Until then, the Olympic Village scene was akin to a bunch of ants scurrying around, or a circus, with gymnasts doing routines here, weight lifters giving demonstrations there.
Then, says Tokman, it was like someone stepped on an ant farm. What is this? It had never been heard of or done before. These Games were a symbol of friendship and peace. Why do this?
After a 34-hour pause in the Games, during which a memorial service was held in the main stadium, sports continued.
A swimmer did make the biggest splash among the athletes, but it was American Mark Spitz, not Suha Tokman.
I was in the same tank with him warming up and working out, says Tokman.
That was as close as he got to greatness. Tokman placed 33 out of 48 competitors. He swam a personal-best 2:10.84.
Spitz won a record seven gold medals and held the spotlight the longest. Also, the U.S. basketball team lost in controversial manner for the first time in Olympic history, 51-50 to Russia, and tiny gymnast Olga Korbut burst onto the world stage.
Tokman's mementos from this historic event are few. He has a team pin, flag, T-shirt, warm-up suit and a U.S. pin that he traded for with American star Shirley Babashoff.
Some, including the team blazer and an Olympic bag stuffed with his Old West books, were at his parents' house in Istanbul, but they were lost in the 1999 Izmit earthquake.
The books didn't make it here, but he did.
Coming to America
Fittingly, Tokman followed the stars to America. He found a college catalog at a teacher friend's house and thumbed through it. It was for Sheldon Jackson College in Sitka, Alaska. His friend wanted to study the northern lights. Tokman wanted to go to America.
He sold his 1955 Pontiac, all of his furniture and other belongings he could spare and made his way in August of 1979.
Tokman knew a half-dozen words of English ' but he was going to a place where many Native Alaskans learned the language.
It wasn't long before he took over operation of the pool, began coaching and was made a faculty member.
In 1981, he and Mukaddes, herself a standout swimmer in her day, married.
They lived in Sitka until December of 1994, and one of Tokman's students during that time was Adam Foley, whose father, Neil, is now the Ashland High coach. The Foleys moved here, and when a swimming director position opened at Superior Athletic Club, Neil put in a good word for Tokman.
A Superior Move
Tokman has earned numerous coach-of-the-year awards, including at the national level.

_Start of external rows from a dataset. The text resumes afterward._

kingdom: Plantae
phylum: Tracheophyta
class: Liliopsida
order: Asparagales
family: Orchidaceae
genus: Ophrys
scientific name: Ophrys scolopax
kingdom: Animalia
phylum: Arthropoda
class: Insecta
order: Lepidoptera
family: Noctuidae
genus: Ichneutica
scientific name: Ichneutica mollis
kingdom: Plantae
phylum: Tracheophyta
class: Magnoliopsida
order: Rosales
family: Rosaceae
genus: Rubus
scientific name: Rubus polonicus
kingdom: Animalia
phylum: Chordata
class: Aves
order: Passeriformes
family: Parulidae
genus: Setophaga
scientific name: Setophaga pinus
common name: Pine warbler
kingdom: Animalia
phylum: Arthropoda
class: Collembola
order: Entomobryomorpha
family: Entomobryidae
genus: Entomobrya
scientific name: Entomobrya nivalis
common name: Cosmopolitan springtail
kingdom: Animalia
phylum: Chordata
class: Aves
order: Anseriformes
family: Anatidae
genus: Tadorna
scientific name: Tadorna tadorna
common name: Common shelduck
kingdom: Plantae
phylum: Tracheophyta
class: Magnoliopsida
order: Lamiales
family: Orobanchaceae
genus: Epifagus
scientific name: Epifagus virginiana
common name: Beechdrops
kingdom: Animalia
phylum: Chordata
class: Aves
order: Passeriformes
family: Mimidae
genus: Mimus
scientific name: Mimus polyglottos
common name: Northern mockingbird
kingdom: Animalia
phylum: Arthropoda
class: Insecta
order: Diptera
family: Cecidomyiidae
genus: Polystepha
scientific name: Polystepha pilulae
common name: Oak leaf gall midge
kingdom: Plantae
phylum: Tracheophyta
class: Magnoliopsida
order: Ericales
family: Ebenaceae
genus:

He's been teaching in the sport forever, says Arron Nelson, an Ashland swimmer who placed third in the state 50-yard freestyle Saturday. He still goes to clinics and keeps up to date on everything. He knows his game. He always knows what works and what doesn't.
Tokman's feeling for his swimmers and his craft are genuine. He's been teaching 34 years and can't wait each day for 4 o'clock to roll around and the pool to start filling up with his 100-plus students.
Seeing one of my little 6-year-olds learning to do the breast kick gives me one million times more pride than swimming in the Olympics, he says. I don't exaggerate. It has been a very long time.
The twinkling eyes of youth are his stars now.